I also want to say, and this sort of echoes I guess the planetary sessions that we heard, that the issue of a medical home, having teens engaged in primary care. We have found that that is really important to our retention. And that's sort of one of the messages that I got from Ruth's presentation is that you have such great follow-up because you have that access also in the medical setting, whereas the teens in our program are not necessarily connected certainly to our health care setting. There it's much more diffuse in the community of Baltimore . And okay, I'm finishing up.

So what are we learning from this? That, you know, these kinds of interventions, and we all want to move all this information that we get at these meetings, the epidemiological, risk, all sorts of information, we want to move it into action, we want to move it into interventions, and how to do that is a real challenge. And I think one of the things that's really important is that we monitor what it is that we're doing. Because many of us who participate in programs think that we're delivering programs a certain way but unless we actually monitor and measure how we're delivering the services, you know, very carefully measuring that, we don't always know how successful we're being in doing what we think that we're doing. I think that rigorous evaluation of these kinds of interventions is really critical. Very hard to do, our CTs are expensive so there's program costs, then there's research costs, but I think that that's how we're going to really help move this kind of research and knowledge forward, if we can try to be as rigorous about evaluating these interventions as possible.
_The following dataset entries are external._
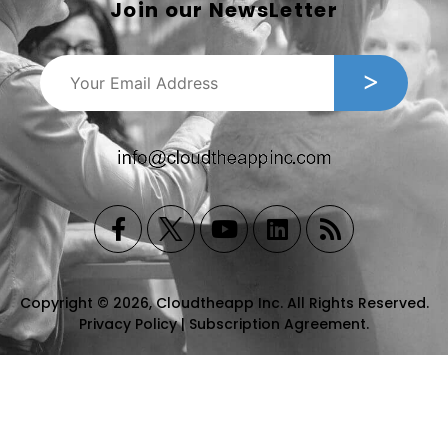
Join our NewsLetter
Copyright © 2026, Cloudtheapp Inc. All Rights Reserved.
Privacy Policy
|
Subscription Agreement
.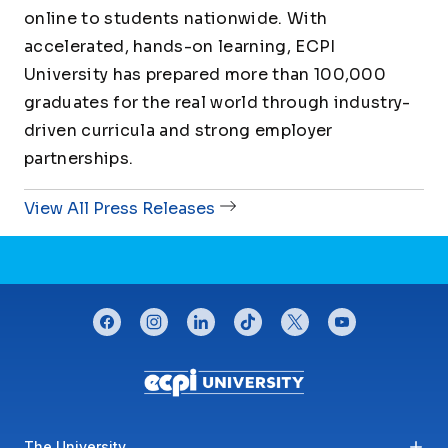
online to students nationwide. With
accelerated, hands-on learning, ECPI
University has prepared more than 100,000
graduates for the real world through industry-
driven curricula and strong employer
partnerships.
View All Press Releases
CONNECT WITH US
facebook
instagram
linkedin
tiktok
twitter
youtube
Footer menu
The University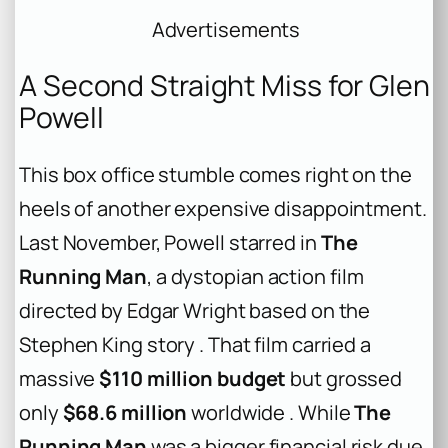
Advertisements
A Second Straight Miss for Glen
Powell
This box office stumble comes right on the
heels of another expensive disappointment.
Last November, Powell starred in
The
Running Man
, a dystopian action film
directed by Edgar Wright based on the
Stephen King story . That film carried a
massive
$110 million budget
but grossed
only
$68.6 million
worldwide . While
The
Running Man
was a bigger financial risk due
And then there's also issues on, you know, when you use paraprofessionals how do you make sure that they acquire the skills that you want them to and that there's ongoing training and adherence to protocols?
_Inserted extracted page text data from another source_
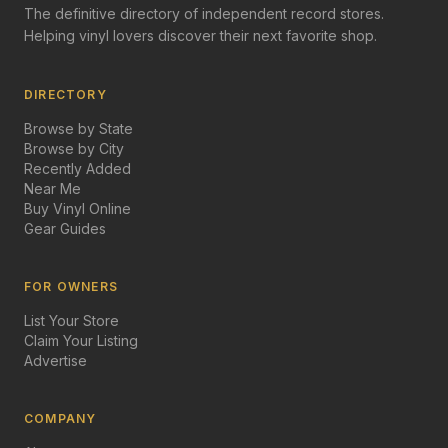
The definitive directory of independent record stores.
Helping vinyl lovers discover their next favorite shop.
DIRECTORY
Browse by State
Browse by City
Recently Added
Near Me
Buy Vinyl Online
Gear Guides
FOR OWNERS
List Your Store
Claim Your Listing
Advertise
COMPANY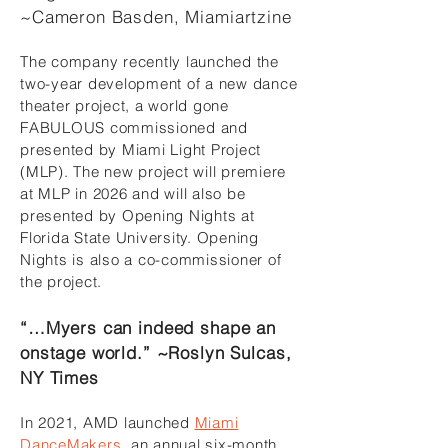
~Cameron Basden, Miamiartzine
The company recently launched the
two-year development of a new dance
theater project, a world gone
FABULOUS commissioned and
presented by Miami Light Project
(MLP). The new project will premiere
at MLP in 2026 and will also be
presented by Opening Nights at
Florida State University. Opening
Nights is also a co-commissioner of
the project.
“…Myers can indeed shape an
onstage world.” ~Roslyn Sulcas,
NY Times
In 2021, AMD launched
Miami
DanceMakers
, an annual six-month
So just to end up here, you know, it's really too soon for us to draw any conclusions. And these kinds of community-based interventions are very challenging, but they're absolutely feasible. They can be done. And I think that the challenges that we find that we're facing are very much related to what I call real-world clinical challenges. These are the kinds of challenges that we face all the time in a clinical setting, trying to get people to change their behaviors, adhere to medication, do the things that we think are going to help make them healthier.

Other things, what I've presented here, but also from other findings, other analyses that we've done with this work, I think that a key issue in all of this may be the issue of poor mental health and that poor mental health is associated with increased repeat pregnancy. And it's possible that that's a mediator so that we really need to address mental health issues while we're talking about contraceptive use and things like that.
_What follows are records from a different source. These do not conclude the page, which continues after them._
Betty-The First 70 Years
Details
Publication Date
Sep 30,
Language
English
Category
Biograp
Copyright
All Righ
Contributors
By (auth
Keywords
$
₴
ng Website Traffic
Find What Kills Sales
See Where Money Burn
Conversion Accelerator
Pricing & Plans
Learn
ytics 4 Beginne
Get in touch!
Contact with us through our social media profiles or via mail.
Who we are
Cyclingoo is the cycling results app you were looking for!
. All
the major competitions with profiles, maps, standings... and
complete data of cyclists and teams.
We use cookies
And again I've talked a little bit about the science of these kinds of behavioral interventions and I think that we need to develop our methodology of this science, move it forward, so that these interventions, models, can be delivered, that the training is done in a more effective way, participants receive the training better. And so we're hoping to evaluate CAMI within this framework and if we're successful in reducing repeat pregnancy, and even if we're not successful, we may know more about the behavior change process involved in this important issue.